After being in the downtrend in the first half of the year, deals in listed companies will revive, say experts, making it easier for the cash-starved firms to raise capital.

The Securities and Exchange Board of India, after receiving comments from various parties, said QIPs should be based on the average price of the shares two weeks prior to the issue.

The earlier pricing formula had made matters worse for investors as it required to take an average price of six months or 15 days, whichever is higher.

In a bear market, where stocks fall sharply, the QIP price always exceeds the current market price and investors are not willing to pay a premium for shares, which are available at rock-bottom prices.

Venture Intelligence chief executive officer Arun Natarajan says, "The earlier pricing formula was not conducive to PIPE deals as there was a disconnect between the current price of a share and the price at which it is being offered to institutional investors. But with the new regulations, pricing will be closer to the current market price in PIPEs.
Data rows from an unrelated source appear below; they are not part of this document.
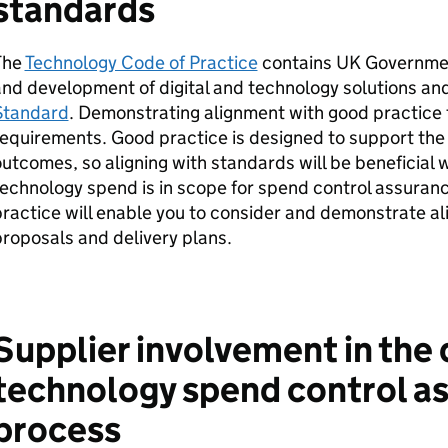
standards
The
Technology Code of Practice
contains UK Governmen
nd development of digital and technology solutions an
Standard
. Demonstrating alignment with good practice 
equirements. Good practice is designed to support the
utcomes, so aligning with standards will be beneficial 
echnology spend is in scope for spend control assuran
ractice will enable you to consider and demonstrate al
proposals and delivery plans.
Supplier involvement in the 
technology spend control a
process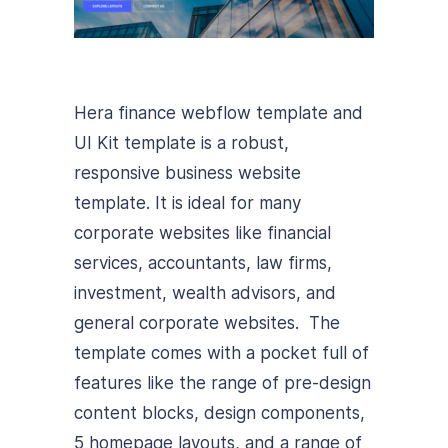
Hera finance webflow template and
UI Kit template is a robust,
responsive business website
template. It is ideal for many
corporate websites like financial
services, accountants, law firms,
investment, wealth advisors, and
general corporate websites. The
template comes with a pocket full of
features like the range of pre-design
content blocks, design components,
5 homepage layouts, and a range of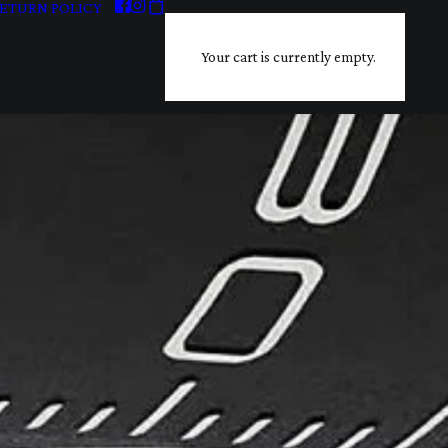
ETURN POLICY
Your cart is currently empty.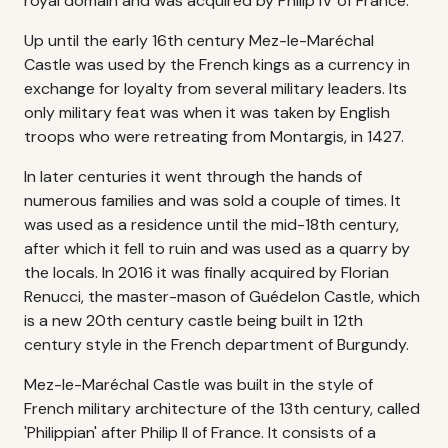
royal domain and was acquired by Philip IV of France.
Up until the early 16th century Mez-le-Maréchal
Castle was used by the French kings as a currency in
exchange for loyalty from several military leaders. Its
only military feat was when it was taken by English
troops who were retreating from Montargis, in 1427.
In later centuries it went through the hands of
numerous families and was sold a couple of times. It
was used as a residence until the mid-18th century,
after which it fell to ruin and was used as a quarry by
the locals. In 2016 it was finally acquired by Florian
Renucci, the master-mason of Guédelon Castle, which
is a new 20th century castle being built in 12th
century style in the French department of Burgundy.
Mez-le-Maréchal Castle was built in the style of
French military architecture of the 13th century, called
'Philippian' after Philip II of France. It consists of a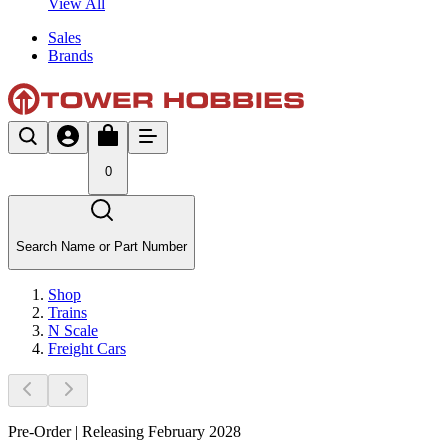
View All
Sales
Brands
0
Search Name or Part Number
Shop
Trains
N Scale
Freight Cars
Pre-Order | Releasing February 2028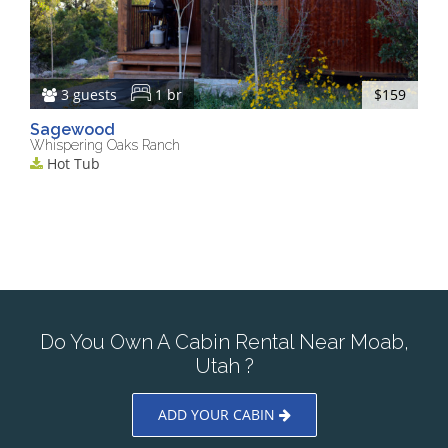
3 guests
1 br
$159
Sagewood
Whispering Oaks Ranch
Hot Tub
Do You Own A Cabin Rental Near Moab,
Utah ?
ADD YOUR CABIN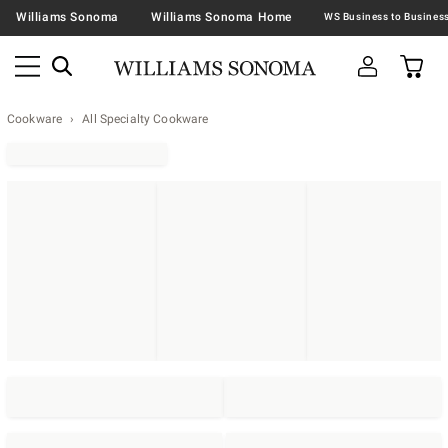
Williams Sonoma
Williams Sonoma Home
Cookware
All Specialty Cookware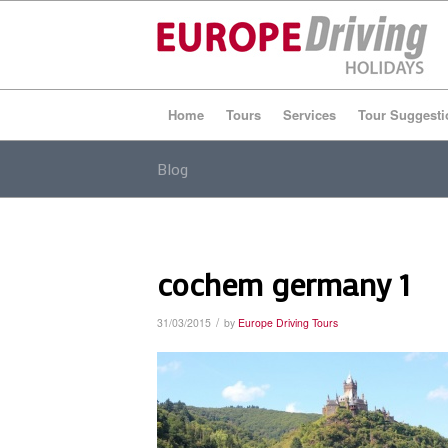
Home
Tours
Services
Tour Suggesti
Blog
cochem germany 1
/
31/03/2015
by
Europe Driving Tours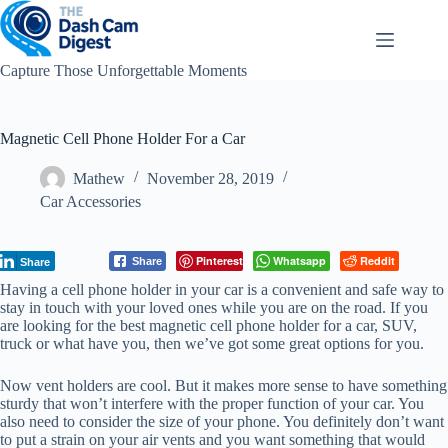
Skip
to
content
Capture Those Unforgettable Moments
Magnetic Cell Phone Holder For a Car
Mathew
November 28, 2019
Car Accessories
Pinterest
Whatsapp
Reddit
Share
Share
Having a cell phone holder in your car is a convenient and safe way to
stay in touch with your loved ones while you are on the road. If you
are looking for the best magnetic cell phone holder for a car, SUV,
truck or what have you, then we’ve got some great options for you.
Now vent holders are cool. But it makes more sense to have something
sturdy that won’t interfere with the proper function of your car. You
also need to consider the size of your phone. You definitely don’t want
to put a strain on your air vents and you want something that would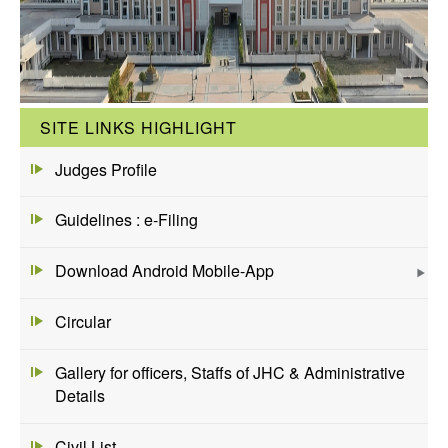
SITE LINKS HIGHLIGHT
Judges Profile
Guidelines : e-Filing
Download Android Mobile-App
Circular
Gallery for officers, Staffs of JHC & Administrative
Details
Civil List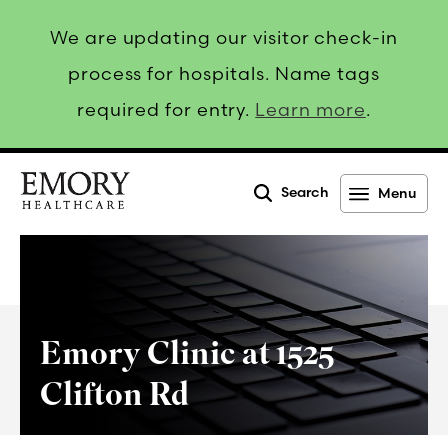
We are updating our visitor check-in
process for hospitals. Name tags
required for entry.
Learn more
.
Search
Menu
Emory
Healthcare
Emory Clinic at 1525
Clifton Rd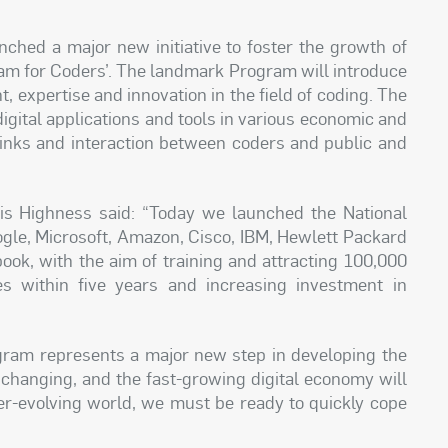
ed a major new initiative to foster the growth of
gram for Coders’. The landmark Program will introduce
nt, expertise and innovation in the field of coding. The
 digital applications and tools in various economic and
links and interaction between coders and public and
His Highness said: “Today we launched the National
ogle, Microsoft, Amazon, Cisco, IBM, Hewlett Packard
ook, with the aim of training and attracting 100,000
es within five years and increasing investment in
.
ogram represents a major new step in developing the
 changing, and the fast-growing digital economy will
ver-evolving world, we must be ready to quickly cope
"Such deals may move up pretty sharply in the next few months as valuations have become attractive for PE players."

During the bull run in 2007, numerous PIPE deals were done with private equity players. The buoyant sentiment in equity markets prompted a lot of firms to go for QIPs and preferential allotments, one of the modes for doing a PIPE deal.

However, with the credit market in turmoil and a steep slump in stocks, these deals have witnessed a decline. A lot of these deals have been yielding negative returns, reversing the mood of PE funds towards such deals.

Baer Capital Partners President and Founder Alok Sama says, "A significant impediment to PIPEs in the current environment is the disconnect between the current market price and the pricing based on Sebi norms (the latter typically being substantially higher). With pricing now based on a two-week window and therefore much more aligned with market, I would expect a renewed focus on PIPEs."

QIP deals in 2008 were impacted the most, with only seven issues from January to July compared to 17 in the corresponding period last year.

The total amount mopped up was significantly higher last year at Rs 8,421.54 crore (Rs 84.22 billion) as compared with just Rs 3,472.16 crore (Rs 34.72 billion) during the same period this year, according to Prime Database.

Says Gautam Gupte, director, Equity Capital Markets, Ambit Corporate Finance, "Now, deals will come within the realm of possibility. The QIP market was virtually dead. We have not seen a QIP issue in the last three months. But with this change in regulations, pricing will be closer."